The IP's value isn't in what you control. It's in what you inspire others to create.
The New Comedy Development Model
Here's how it actually works now:
A single IP exists simultaneously as:
Instagram sketches (testing)
YouTube series (primary content)
TikTok clips (marketing)
Discord community (fan development)
Merchandise (revenue)
FAST programming (passive monetization)
Streaming series (victory lap)
Each state feeds the others.
Traditional pilot: $2-5M for one concept. New model: $50K testing 50 concepts.
Shane Gillis proved it. Self-finance on shoestring. Sell for $5M. Renewed before premiere.
What's Actually Coming
Beyond Platforms: Content existing in experiences that aren't platforms. Live interactive experiences. Real-time character conversations. Comedy transcending boundaries entirely.
Beyond Engagement: Audiences co-creating canon. Drawfee's 'Drawtectives' thrives because fans submit designs, vote on stories, voice characters.
Beyond Multiplication: Modular content audiences reconfigure. Characters for any scenario. Jokes for multiple contexts. Storylines viewers remix.
Beyond Testing: Anticipatory comedy identifies humor gaps before audiences know they exist. Create what's absent, not what works.
Beyond Economics: Revenue ecosystems. Value through community, cultural impact, lifetime relationships beyond transactions.
Your Move
Design for Flexibility: Create comedy DNA that expresses differently per environment.
Build Communities: Thousand engaged fans beat million passive viewers.
Create Expandable Universes: Design for multiple expressions – live events, interactive experiences, formats not yet imagined.

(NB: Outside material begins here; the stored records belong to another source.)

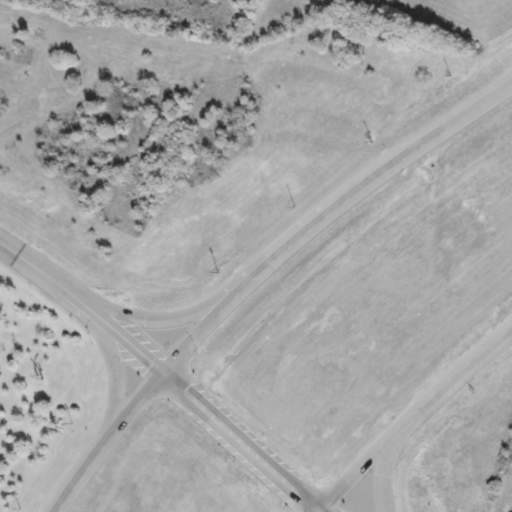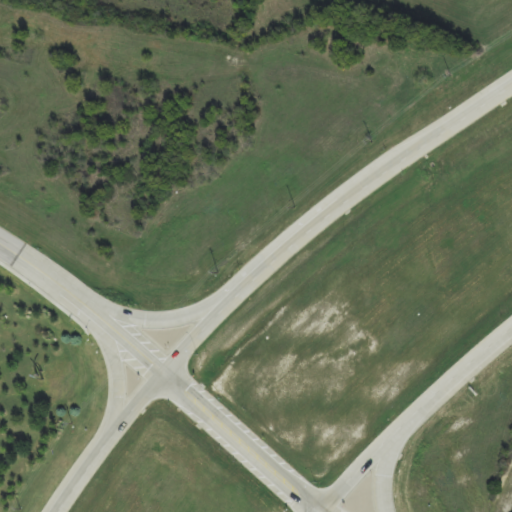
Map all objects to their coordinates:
road: (324, 212)
road: (83, 308)
road: (167, 320)
road: (113, 371)
road: (409, 416)
road: (102, 438)
road: (241, 441)
road: (381, 472)
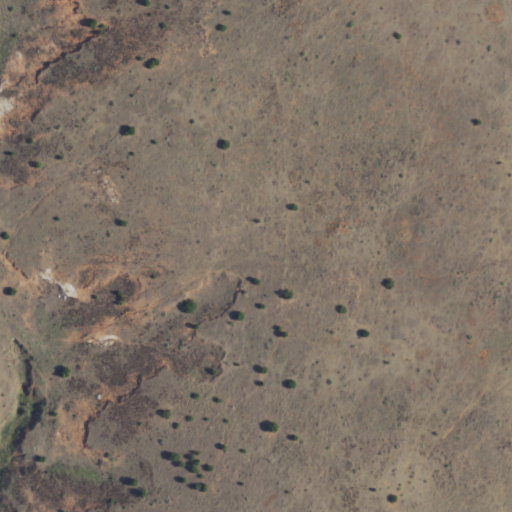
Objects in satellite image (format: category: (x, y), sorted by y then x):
road: (441, 398)
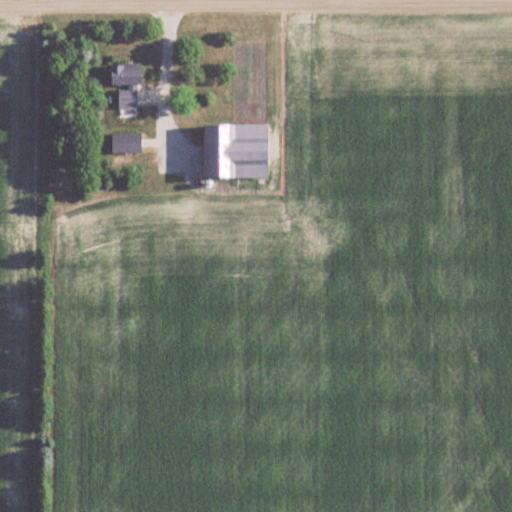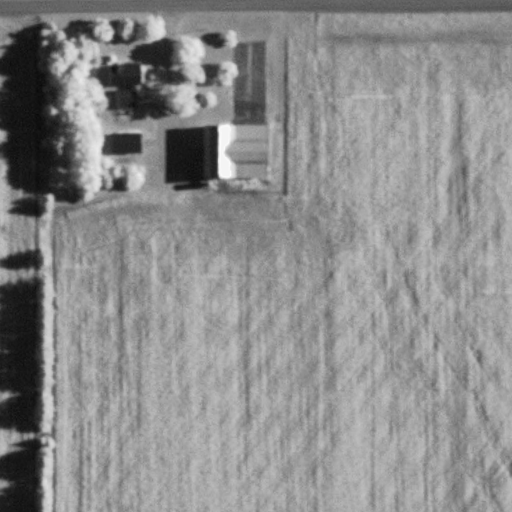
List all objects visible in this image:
road: (255, 4)
road: (164, 80)
building: (126, 83)
building: (126, 143)
building: (236, 151)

Orchestrate Collaboration: Writers' rooms include audiences. Comedy becomes structured improvisation with participation.
The Clock Is Already Running
By 2026, the first major studio comedy department will shut down. Not restructure. Not pivot. Close.
They'll blame market conditions, streaming economics, changing tastes. But here's what actually happened: their development executives kept greenlighting $5M pilots while creators were validating concepts for $5K. Their comedy teams kept chasing Emmy voters while audiences were choosing TikTok clips.
The studios that survive won't be the ones with the biggest budgets or the most IP.
They'll be the ones who understood that comedy development isn't about controlling the pipeline anymore. It's about becoming the platform where comedy happens – whether that's a 30-second TikTok or a 30-minute series.
The rest? They'll become case studies in business schools.
The barrier to entry has never been lower. You can validate your concept for less than your last catering budget. The future of comedy isn't being written in writers' rooms.
It's being written by whoever moves first.
Love this!!!!!! What a great articulation of where this is going!